Both the line with "nose: (512, 545)" and the line with "left ankle: (893, 735)" in the records below must appear in the output, along with every line between them, exactly and with nothing added.

[Data records]
☆ ☆ ☆ ☆ ☆
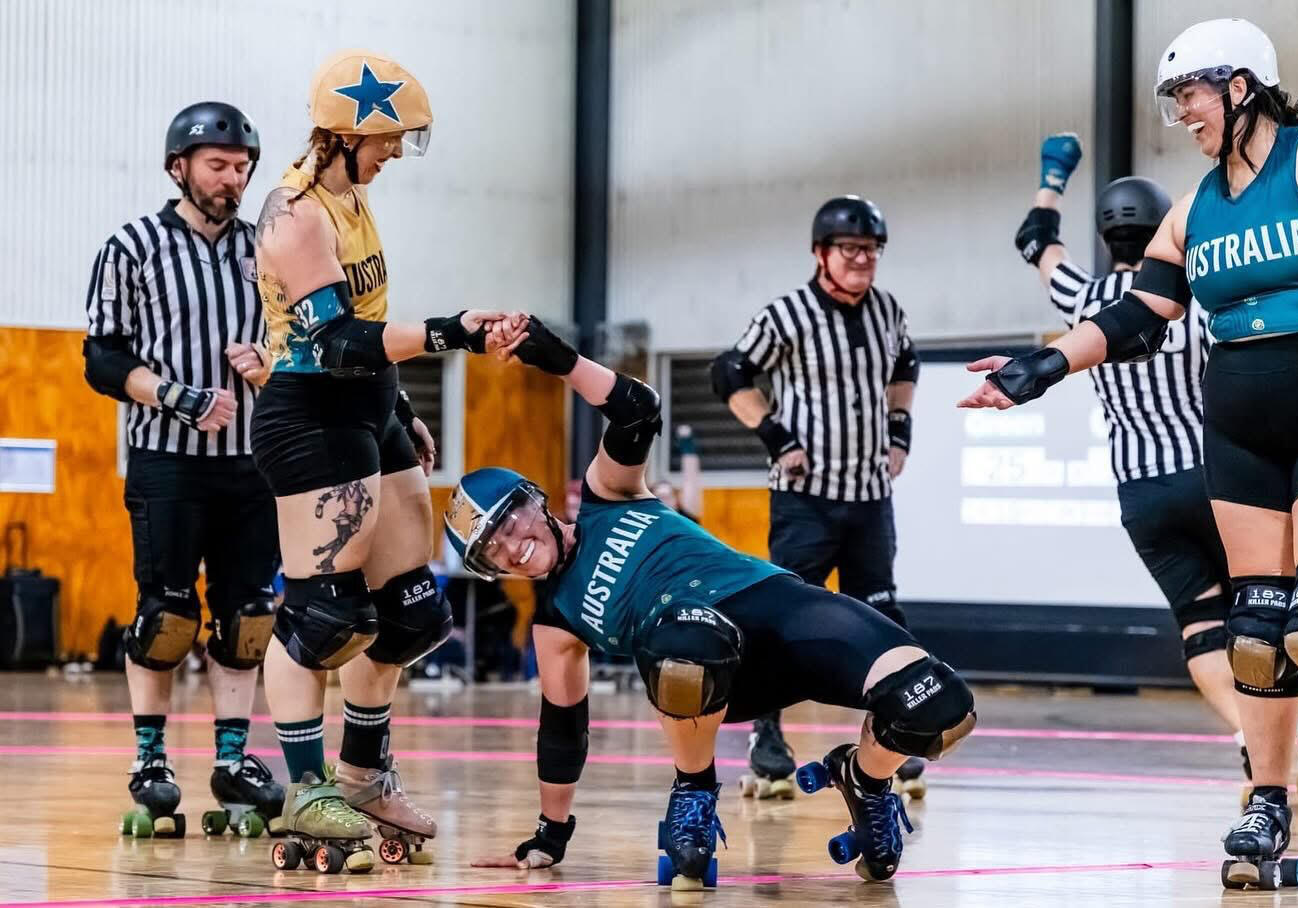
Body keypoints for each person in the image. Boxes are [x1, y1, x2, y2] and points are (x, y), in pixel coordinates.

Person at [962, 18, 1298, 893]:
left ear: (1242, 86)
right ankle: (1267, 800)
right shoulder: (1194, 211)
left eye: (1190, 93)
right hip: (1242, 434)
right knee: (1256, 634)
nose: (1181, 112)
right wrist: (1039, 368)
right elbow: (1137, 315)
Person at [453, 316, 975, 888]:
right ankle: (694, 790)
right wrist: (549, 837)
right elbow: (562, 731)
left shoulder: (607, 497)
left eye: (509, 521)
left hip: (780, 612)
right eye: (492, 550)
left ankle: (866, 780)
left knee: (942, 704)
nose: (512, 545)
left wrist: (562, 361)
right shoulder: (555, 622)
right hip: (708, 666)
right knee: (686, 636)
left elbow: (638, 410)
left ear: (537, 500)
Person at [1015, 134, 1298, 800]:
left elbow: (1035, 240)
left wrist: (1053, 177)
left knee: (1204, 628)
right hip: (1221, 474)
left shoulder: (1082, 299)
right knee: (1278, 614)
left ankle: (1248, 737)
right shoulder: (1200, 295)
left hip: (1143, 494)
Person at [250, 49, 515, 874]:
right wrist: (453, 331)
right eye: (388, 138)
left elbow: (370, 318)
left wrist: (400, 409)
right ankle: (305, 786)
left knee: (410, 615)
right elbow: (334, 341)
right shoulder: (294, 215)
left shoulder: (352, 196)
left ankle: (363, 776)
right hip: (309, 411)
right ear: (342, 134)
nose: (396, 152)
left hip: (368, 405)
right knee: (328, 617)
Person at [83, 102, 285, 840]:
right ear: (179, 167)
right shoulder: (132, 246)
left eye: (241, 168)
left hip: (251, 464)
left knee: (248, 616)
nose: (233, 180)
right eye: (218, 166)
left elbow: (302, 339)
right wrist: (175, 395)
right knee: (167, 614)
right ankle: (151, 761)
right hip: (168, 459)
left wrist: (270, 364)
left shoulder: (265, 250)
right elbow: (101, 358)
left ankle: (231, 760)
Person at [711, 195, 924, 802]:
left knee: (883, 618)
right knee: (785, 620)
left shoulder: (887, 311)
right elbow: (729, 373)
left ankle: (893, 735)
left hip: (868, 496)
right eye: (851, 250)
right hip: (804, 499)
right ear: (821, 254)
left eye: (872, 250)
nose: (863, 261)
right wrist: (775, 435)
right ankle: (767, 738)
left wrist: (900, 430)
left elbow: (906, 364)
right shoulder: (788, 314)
☆ ☆ ☆ ☆ ☆
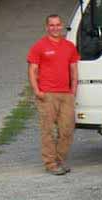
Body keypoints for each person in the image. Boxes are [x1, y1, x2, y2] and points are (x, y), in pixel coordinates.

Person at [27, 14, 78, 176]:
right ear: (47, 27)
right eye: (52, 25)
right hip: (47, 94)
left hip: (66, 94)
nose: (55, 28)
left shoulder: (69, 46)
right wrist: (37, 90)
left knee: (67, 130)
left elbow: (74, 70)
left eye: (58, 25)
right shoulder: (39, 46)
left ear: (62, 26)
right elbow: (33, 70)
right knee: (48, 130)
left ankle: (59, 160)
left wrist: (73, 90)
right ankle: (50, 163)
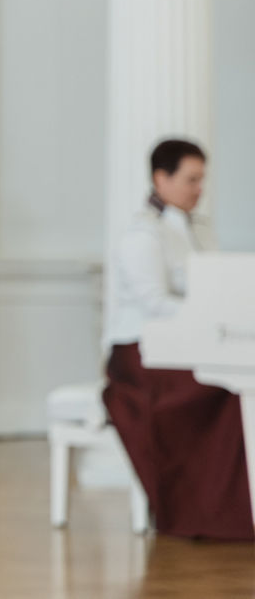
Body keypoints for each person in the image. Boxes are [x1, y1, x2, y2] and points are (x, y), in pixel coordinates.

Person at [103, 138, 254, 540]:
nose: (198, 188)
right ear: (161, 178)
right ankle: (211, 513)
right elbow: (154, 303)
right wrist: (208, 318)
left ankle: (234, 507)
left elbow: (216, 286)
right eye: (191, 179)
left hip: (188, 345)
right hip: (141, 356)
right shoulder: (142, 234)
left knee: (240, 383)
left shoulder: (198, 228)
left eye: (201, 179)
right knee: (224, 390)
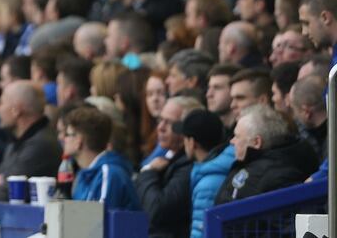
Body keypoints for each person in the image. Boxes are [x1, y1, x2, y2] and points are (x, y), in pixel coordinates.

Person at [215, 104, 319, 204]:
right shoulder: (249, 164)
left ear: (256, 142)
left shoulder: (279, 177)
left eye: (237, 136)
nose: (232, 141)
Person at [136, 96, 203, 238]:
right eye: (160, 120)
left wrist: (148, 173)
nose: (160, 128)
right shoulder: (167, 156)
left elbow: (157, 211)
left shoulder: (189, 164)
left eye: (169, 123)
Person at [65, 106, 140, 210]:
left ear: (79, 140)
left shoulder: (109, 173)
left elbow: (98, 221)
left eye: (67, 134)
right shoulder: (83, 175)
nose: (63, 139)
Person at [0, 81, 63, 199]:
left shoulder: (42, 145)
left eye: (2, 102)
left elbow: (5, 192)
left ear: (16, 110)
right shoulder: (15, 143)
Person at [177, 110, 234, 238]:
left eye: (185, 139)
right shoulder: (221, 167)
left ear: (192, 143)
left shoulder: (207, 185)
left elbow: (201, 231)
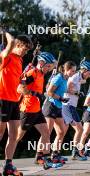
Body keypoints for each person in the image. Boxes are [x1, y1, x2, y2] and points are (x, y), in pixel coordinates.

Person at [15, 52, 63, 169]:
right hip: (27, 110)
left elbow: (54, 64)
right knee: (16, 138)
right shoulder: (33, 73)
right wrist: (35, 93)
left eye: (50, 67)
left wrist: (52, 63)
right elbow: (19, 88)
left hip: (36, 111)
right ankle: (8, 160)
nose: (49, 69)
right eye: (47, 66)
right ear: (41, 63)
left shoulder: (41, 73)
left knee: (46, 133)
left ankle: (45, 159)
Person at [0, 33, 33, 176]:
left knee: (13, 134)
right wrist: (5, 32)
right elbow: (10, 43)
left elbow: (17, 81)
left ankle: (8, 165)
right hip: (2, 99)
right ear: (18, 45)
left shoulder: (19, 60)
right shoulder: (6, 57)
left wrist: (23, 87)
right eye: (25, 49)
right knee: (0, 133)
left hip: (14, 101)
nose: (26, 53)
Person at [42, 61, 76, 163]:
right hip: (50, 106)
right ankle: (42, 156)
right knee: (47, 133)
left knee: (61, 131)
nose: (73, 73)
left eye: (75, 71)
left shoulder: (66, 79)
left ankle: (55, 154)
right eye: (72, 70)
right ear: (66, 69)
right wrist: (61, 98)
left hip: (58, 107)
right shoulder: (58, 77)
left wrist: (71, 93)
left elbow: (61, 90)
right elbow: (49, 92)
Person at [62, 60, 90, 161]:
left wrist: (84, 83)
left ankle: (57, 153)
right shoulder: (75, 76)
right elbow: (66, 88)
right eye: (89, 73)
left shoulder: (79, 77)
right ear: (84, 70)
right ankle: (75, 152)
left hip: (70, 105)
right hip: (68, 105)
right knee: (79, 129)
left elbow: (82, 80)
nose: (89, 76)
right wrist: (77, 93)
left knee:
☆ ☆ ☆ ☆ ☆
● **Answer below**
nose: (512, 545)
left wrist: (562, 361)
right shoulder: (555, 622)
right hip: (708, 666)
right knee: (686, 636)
left elbow: (638, 410)
left ear: (537, 500)
Person at [1015, 134, 1298, 800]:
left elbow: (1035, 240)
left wrist: (1053, 177)
left knee: (1204, 628)
right hip: (1221, 474)
left shoulder: (1082, 299)
right knee: (1278, 614)
left ankle: (1248, 737)
right shoulder: (1200, 295)
left hip: (1143, 494)
Person at [250, 49, 515, 874]:
right wrist: (453, 331)
right eye: (388, 138)
left elbow: (370, 318)
left wrist: (400, 409)
right ankle: (305, 786)
left knee: (410, 615)
right elbow: (334, 341)
right shoulder: (294, 215)
left shoulder: (352, 196)
left ankle: (363, 776)
right hip: (309, 411)
right ear: (342, 134)
nose: (396, 152)
left hip: (368, 405)
right knee: (328, 617)
Person at [83, 102, 285, 840]:
right ear: (179, 167)
right shoulder: (132, 246)
left eye: (241, 168)
left hip: (251, 464)
left knee: (248, 616)
nose: (233, 180)
right eye: (218, 166)
left elbow: (302, 339)
right wrist: (175, 395)
right knee: (167, 614)
right ankle: (151, 761)
right hip: (168, 459)
left wrist: (270, 364)
left shoulder: (265, 250)
right elbow: (101, 358)
left ankle: (231, 760)
Person at [711, 195, 924, 802]:
left knee: (883, 618)
right knee: (785, 620)
left shoulder: (887, 311)
right elbow: (729, 373)
left ankle: (893, 735)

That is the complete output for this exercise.